# STATED TASK
Could you switch every "latitude" in the lines below to "lat" and change nothing else? Leave the pictures out of your answer.

# DATASET EXTRACT
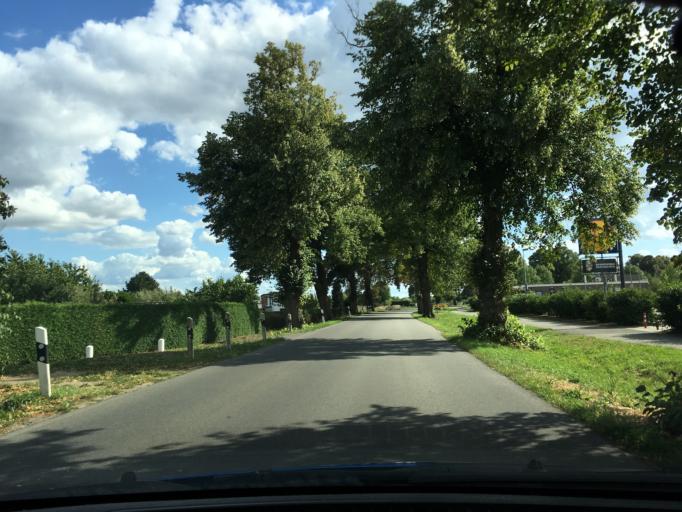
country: DE
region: Mecklenburg-Vorpommern
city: Boizenburg
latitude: 53.3873
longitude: 10.7355
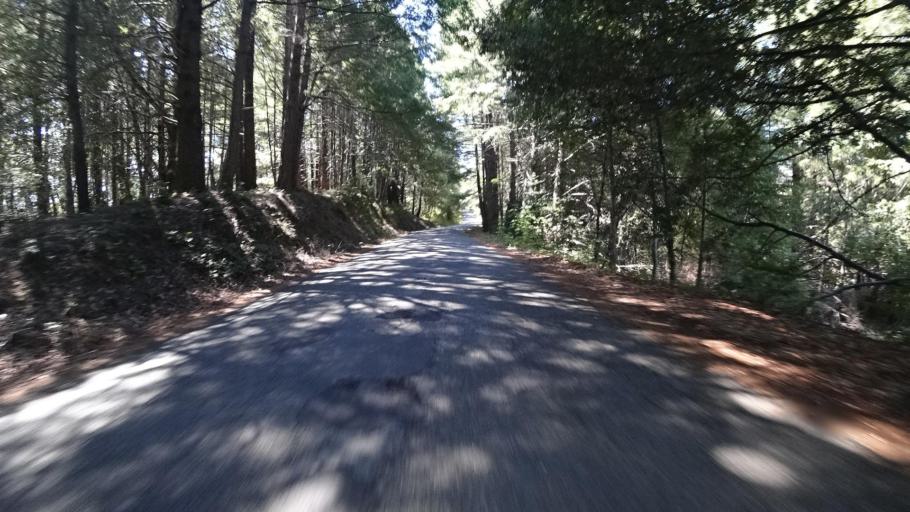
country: US
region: California
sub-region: Humboldt County
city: Redway
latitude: 40.1808
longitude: -124.0886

# RESPONSE
country: DE
region: Mecklenburg-Vorpommern
city: Boizenburg
lat: 53.3873
longitude: 10.7355
country: US
region: California
sub-region: Humboldt County
city: Redway
lat: 40.1808
longitude: -124.0886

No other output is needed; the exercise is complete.